WWI CWGC cemetery in Somme, France

The Bernafay Wood British Cemetery is a cemetery located in the Somme region of France commemorating British and Commonwealth soldiers who fought in the Battle of the Somme and against the German 1918 spring offensive in World War I. The cemetery contains mostly those who died between July 1916 and April 1917 and March–August 1918.

== Location ==
The cemetery is located near the village of Montauban-de-Picardie, approximately 10 kilometers east of the town of Albert, France. It is located on the D197 road approximately 2 kilometers south of the village of Longueval.

== Fighting near Bernafay Wood ==

On 1 July 1916, Montauban was captured by the British 30th and 18th Divisions. The heavily fortified Bois de Bernafay (Bernafay Wood) was taken by the 9th Scottish Division on 4 July 1916. Both the village and the wood were lost by the British in the German spring offensive of 1918, with the wood captured by the Germans in March–April 1918. However, the village was retaken by the 7th Buffs and 11th Royal Fusiliers of the 18th Division on 25 August and the wood by the 9th Scottish on the 27th.

== Establishment of the cemetery ==
The cemetery was formally begun by an area dressing station in August 1916, with casualties beginning to be buried on 8 July. It was used as a front line cemetery until April 1917. The modern day cemetery was designed by Sir Herbert Baker and Arthur James Scott Hutton.

=== Statistics ===
At the end of the war, the cemetery contained a total of 284 burials. After the reinterment of casualties from the Bernafay Wood North Cemetery and battlefields to the east of the wood, the cemetery now contains a total of 945 burials, of which 529 are identified and 417 are unidentified. Special memorials are dedicated to 11 British soldiers believed to be buried among the unknown and 12 soldiers whose Bernafay Wood North Cemetery graves were destroyed by shell fire.

§ **Supplied entries**:
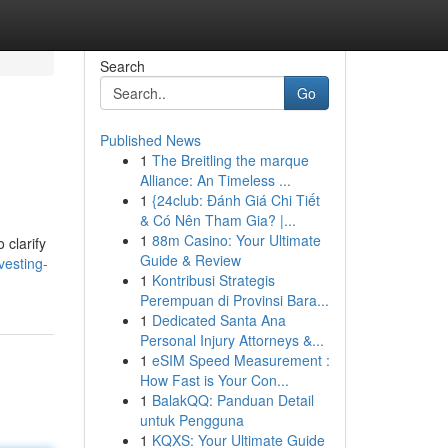
Search
Go
Published News
1
The Breitling the marque
Alliance: An Timeless ...
1
{24club: Đánh Giá Chi Tiết
& Có Nên Tham Gia? |...
1
88m Casino: Your Ultimate
 clarify
Guide & Review
vesting-
1
Kontribusi Strategis
Perempuan di Provinsi Bara...
1
Dedicated Santa Ana
Personal Injury Attorneys &...
1
eSIM Speed Measurement :
How Fast is Your Con...
1
BalakQQ: Panduan Detail
untuk Pengguna
1
KQXS: Your Ultimate Guide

§ **Your goal**: Please name the two designers of the modern-day cemetery, according to the Bernafay Wood cemetery text.

§ **Your response**: Sir Herbert Baker and Arthur James Scott Hutton